[Source records]
● ● ● ●

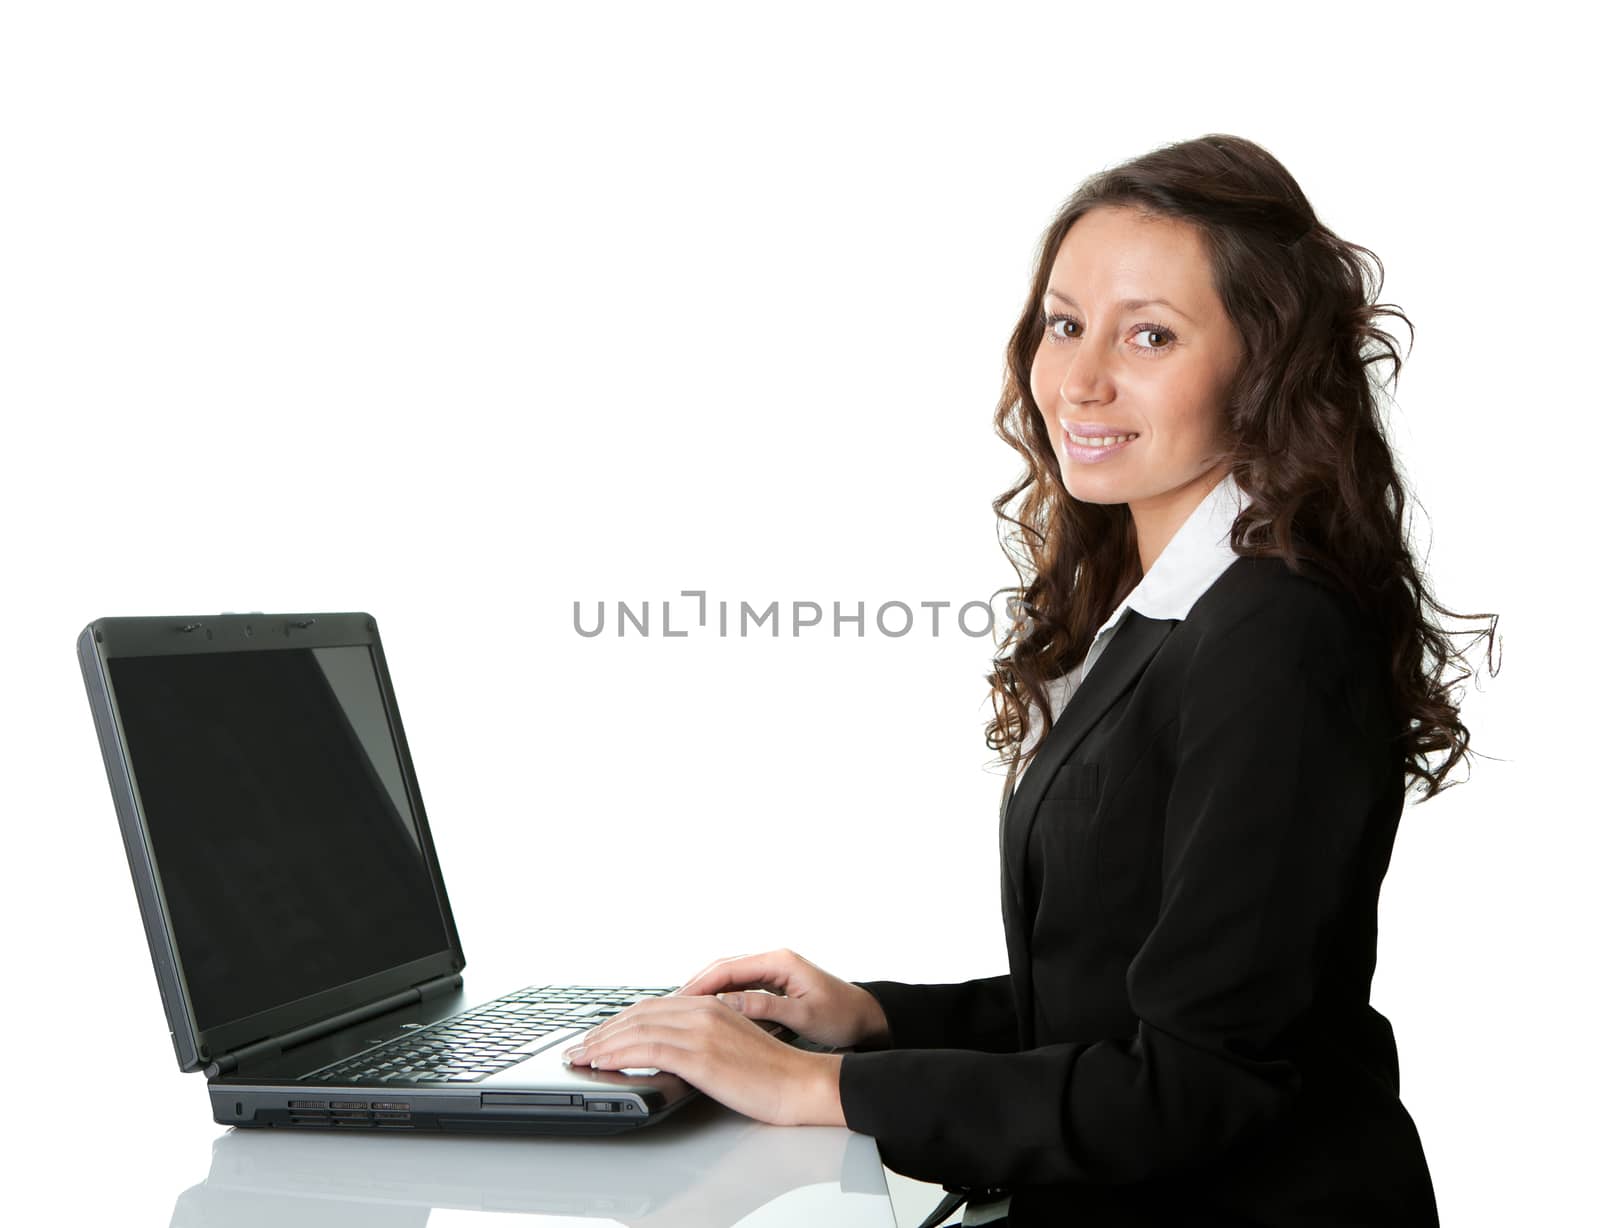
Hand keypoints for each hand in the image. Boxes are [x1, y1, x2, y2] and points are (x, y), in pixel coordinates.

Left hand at [559, 994, 844, 1125]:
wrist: (800, 1084)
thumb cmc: (770, 1072)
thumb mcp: (731, 1043)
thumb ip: (701, 1037)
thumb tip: (667, 1048)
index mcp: (711, 1006)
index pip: (652, 1007)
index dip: (619, 1021)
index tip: (597, 1035)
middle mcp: (703, 1011)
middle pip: (639, 1015)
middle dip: (603, 1031)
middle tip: (579, 1047)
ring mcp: (701, 1031)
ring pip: (637, 1030)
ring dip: (602, 1043)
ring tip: (581, 1057)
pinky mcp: (700, 1055)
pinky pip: (647, 1050)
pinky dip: (618, 1054)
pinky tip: (602, 1063)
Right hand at [673, 948, 890, 1049]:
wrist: (866, 1018)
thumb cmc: (842, 1016)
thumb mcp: (804, 1017)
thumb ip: (765, 1008)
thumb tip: (727, 1004)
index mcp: (780, 961)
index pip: (728, 968)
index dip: (699, 985)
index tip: (677, 1001)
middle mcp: (773, 961)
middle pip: (722, 969)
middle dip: (694, 987)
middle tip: (666, 1008)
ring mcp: (772, 971)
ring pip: (727, 979)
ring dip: (703, 993)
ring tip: (677, 1012)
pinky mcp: (773, 984)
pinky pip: (738, 988)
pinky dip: (718, 998)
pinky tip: (703, 1014)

● ● ● ●

Which lines run from the one containing "middle pip: (639, 1015)" to the end of the entries above? Quote exactly those, and only those.

middle pip: (639, 1015)
middle dip: (603, 1031)
middle tip: (579, 1047)
ring mcp: (701, 1031)
ring pip: (637, 1030)
ring dip: (602, 1043)
ring tip: (581, 1057)
pinky mcp: (700, 1055)
pinky pip: (647, 1050)
pinky dip: (618, 1054)
pinky tip: (602, 1063)
Right hand at [673, 948, 890, 1049]:
wrist: (866, 1018)
thumb cmc: (842, 1016)
thumb mcp: (804, 1017)
thumb ip: (765, 1008)
thumb tip: (727, 1004)
index mcp: (780, 961)
index pip: (728, 968)
index dip: (699, 985)
index tip: (677, 1001)
middle mcp: (773, 961)
middle pip: (722, 969)
middle dip: (694, 987)
middle tip: (666, 1008)
ring mcp: (772, 971)
ring pip: (727, 979)
ring dip: (703, 993)
ring tip: (677, 1012)
pinky mcp: (773, 984)
pinky pip: (738, 988)
pinky dip: (718, 998)
pinky tip: (703, 1014)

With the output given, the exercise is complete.